#### WORK TO BE COMPLETED
Format the records below as a two-column CSV with the columns request and answer, one row per request. Put each request's text and its answer in a single quoted field, with line breaks replaced by spaces.

[Records from a data collection]
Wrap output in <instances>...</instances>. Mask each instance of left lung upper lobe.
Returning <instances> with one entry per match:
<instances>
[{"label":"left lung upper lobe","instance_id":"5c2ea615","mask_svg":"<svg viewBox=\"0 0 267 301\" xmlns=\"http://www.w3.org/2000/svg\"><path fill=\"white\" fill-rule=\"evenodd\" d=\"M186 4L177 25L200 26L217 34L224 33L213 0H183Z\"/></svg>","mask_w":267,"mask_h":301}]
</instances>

#### SOLUTION
request,answer
"Wrap output in <instances>...</instances>. Mask each instance of left lung upper lobe.","Returning <instances> with one entry per match: <instances> [{""label"":""left lung upper lobe"",""instance_id"":""5c2ea615"",""mask_svg"":""<svg viewBox=\""0 0 267 301\"" xmlns=\""http://www.w3.org/2000/svg\""><path fill=\""white\"" fill-rule=\""evenodd\"" d=\""M186 4L177 25L200 26L217 34L224 33L213 0H183Z\""/></svg>"",""mask_w"":267,""mask_h"":301}] </instances>"